P/E Ratio Expansion vs. Earnings Growth — My Money Blog


The S&P 500 has been on a great run recently, up around 30% over the last 12 months! Most of us are probably pretty satisfied with our brokerage accounts right now. (I know I am.) But where is it coming from? The total return of the S&P 500 can be broken down into three components:

Total Return = Earnings Growth + Dividend Yield ± P/E Multiple Changes

In other words, business profits could go up (or down), the dividends that get mailed out could go up or down, and how much investors are willing to pay for each bit of profit could change. This last one, the P/E “Multiple” is rather fickle, and P/E ratios can go up and down, but rarely stays highly elevated for extended periods of time.

Above is the historical S&P 500 P/E ratio chart from Multpl. The last time I wrote a post like this was when the screenshot said the P/E ratio rounded off to 35. Today it is 30. So the P/E ratio has been even higher in the recent past… but it also didn’t stay that high for very long.

Here is a very handy chart that breaks down the S&P 500 return over the last few years. Credit to @Sonusvarghese via Abnormal Returns.

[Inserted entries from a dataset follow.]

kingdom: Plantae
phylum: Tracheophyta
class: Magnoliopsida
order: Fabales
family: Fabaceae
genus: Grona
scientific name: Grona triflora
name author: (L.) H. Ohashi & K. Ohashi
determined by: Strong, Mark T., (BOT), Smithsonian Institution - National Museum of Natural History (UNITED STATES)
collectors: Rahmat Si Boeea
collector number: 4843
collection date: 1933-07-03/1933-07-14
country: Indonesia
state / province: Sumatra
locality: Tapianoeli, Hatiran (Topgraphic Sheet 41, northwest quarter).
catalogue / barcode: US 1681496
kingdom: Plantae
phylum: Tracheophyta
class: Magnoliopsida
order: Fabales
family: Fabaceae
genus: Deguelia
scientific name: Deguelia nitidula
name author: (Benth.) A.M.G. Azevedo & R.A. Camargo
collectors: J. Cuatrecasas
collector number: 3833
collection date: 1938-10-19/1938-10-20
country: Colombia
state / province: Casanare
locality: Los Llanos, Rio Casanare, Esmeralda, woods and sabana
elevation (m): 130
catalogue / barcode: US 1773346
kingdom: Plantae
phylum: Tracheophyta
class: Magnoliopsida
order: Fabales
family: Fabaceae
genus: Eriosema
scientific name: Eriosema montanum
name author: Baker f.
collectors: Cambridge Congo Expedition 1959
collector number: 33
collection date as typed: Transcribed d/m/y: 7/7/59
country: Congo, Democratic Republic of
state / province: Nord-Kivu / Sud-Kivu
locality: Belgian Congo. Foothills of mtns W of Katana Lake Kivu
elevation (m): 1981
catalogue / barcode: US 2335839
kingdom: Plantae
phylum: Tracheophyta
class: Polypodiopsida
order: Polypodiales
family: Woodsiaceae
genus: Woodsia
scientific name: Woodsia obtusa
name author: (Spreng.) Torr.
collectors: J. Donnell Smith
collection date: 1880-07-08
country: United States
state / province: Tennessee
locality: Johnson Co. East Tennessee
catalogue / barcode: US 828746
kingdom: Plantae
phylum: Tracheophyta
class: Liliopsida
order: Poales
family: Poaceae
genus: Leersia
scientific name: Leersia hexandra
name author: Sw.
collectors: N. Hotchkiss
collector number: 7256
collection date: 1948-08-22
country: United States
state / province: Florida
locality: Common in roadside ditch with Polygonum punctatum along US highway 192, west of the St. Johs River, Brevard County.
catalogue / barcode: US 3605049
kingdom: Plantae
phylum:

The chart itself says “profit growth has been driving returns” and definitely that is true over the longer run, but it is also important to appreciate how much P/E ratio changes can affect future returns, even if profit growth continues. This is because the effect of P/E ratio doesn’t just go to zero when our collective optimism cools a bit – it has the same power in reverse.

Take all of 2024 year-to-date. Yes, profit growth added 11%, but multiple growth added 10%. The P/E ratio went from ~25 to ~30. If for the next 9 months, profits kept growing at the same positive pace, but the P/E ratio simply went back to where it was at the beginning of 2024, then your total return would be only 1% over that time period. The +10% boost comes back as a -10% haircut.

If for the next 9 months, profits kept steady, but the P/E ratio simply went back to where it was at the beginning of 2024, then your total return would be negative 10% over that time period.

Or the P/E ratio could zoom off to 35 again. Who knows. I’m not talking about market timing, and I remain a buy-and-hold investor that avoids daily market noise, but I do poke my head up once in a while. Mostly, I use these check-ins to stay calm when things get a little fizzy or a little panicky.